Before its 1981 renovation, Boston’s Museum of Fine Arts had an indoor Japanese garden as part of its Far Eastern galleries. Grey sand raked in patterns. The slurp and purr of a stream over rocks. A stone shrine meticulously placed under the evergreen branches. The Worcester Art Museum is currently displaying a tray of sand raked in patterns, but its purpose is more practical. It serves four live felines who are “in residence” as part of the museum’s summer show, inhabiting a galleryscape of miniature cargo containers, Pompidou pipes, scratching posts and pedestals. The museum texts treat both the artists who designed the equipment and the cats themselves as creative producers.
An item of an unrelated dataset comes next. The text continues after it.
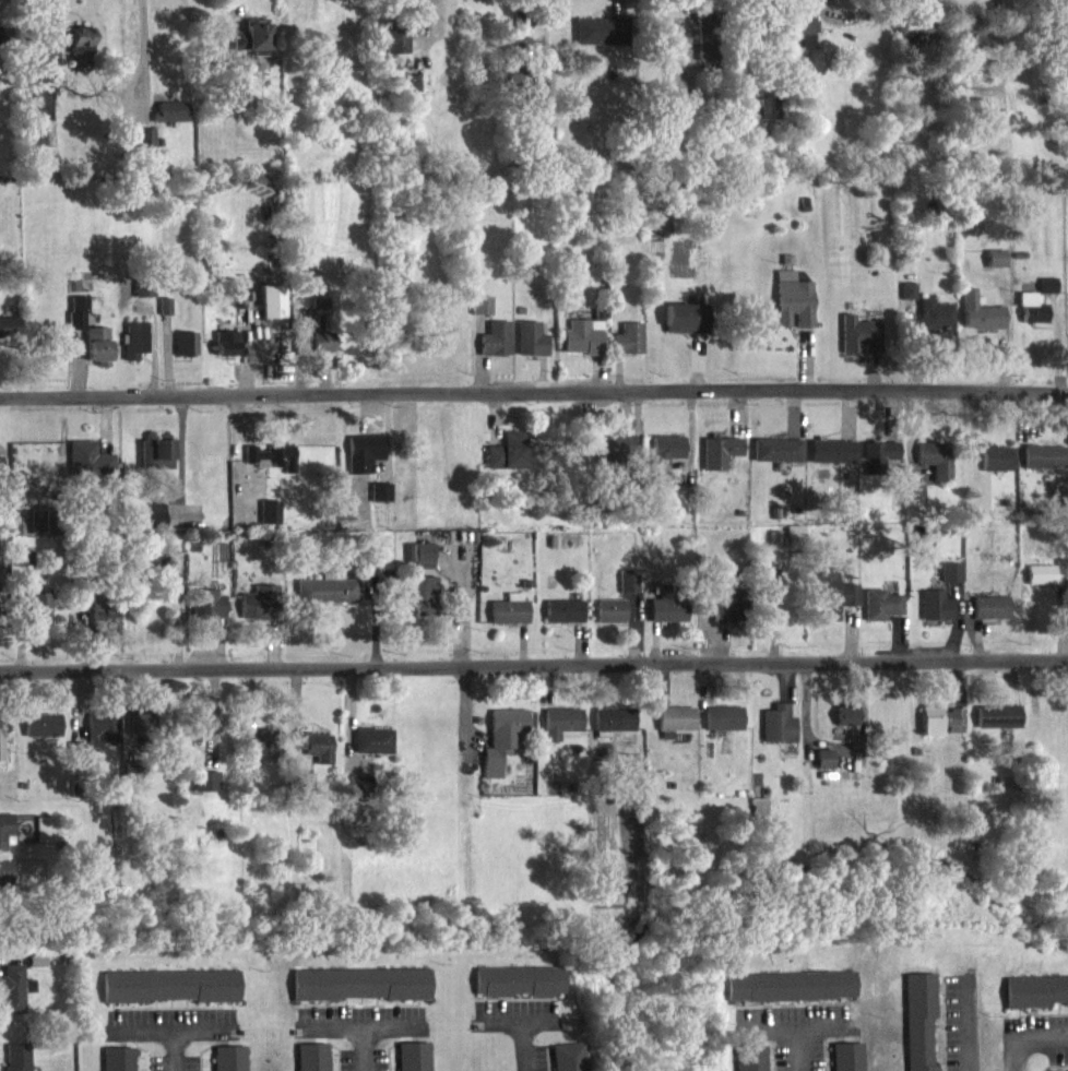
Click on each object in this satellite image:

On our visit, an Ed Sheeran-colored tabby affably performed pleasure in exchange for affection. A mottled tortie and what I will call a greyscale simulated slumber in cubbyholes, tolerating touch but not seeking it in a moving demonstration of passive emotional labor. A fourth cat remained unseen, in retreat from the demands of public practice.
All are seeking permanent positions. The gallery is staffed by curators from a local animal shelter. “When we’re not there, we play NPR for the dogs because it’s human conversation,” one of them says in my hearing. Dogs apparently really like NPR.
The remark raised the point that one element this otherwise imaginative assemblage missed out was sound; a record of birdsong, paw-activated app, or piano keyboard might have produced some interesting work. Nor are there plans for gallery talks or structured “in conversation with” events. Perhaps thankfully, smell was also an unused channel in this tame collaboration with the not entirely tamed.
The installation is part of the Meow! exhibition which also includes feline-themed artwork by Piranesi, Toulouse-Lautrec, and Will Barnet (but not Alex Katz, with whom I often confuse him) and others, and a scavenger trail of cats to find in the permanent exhibitions. Through September 4. You can’t get there from here but there is a webcam.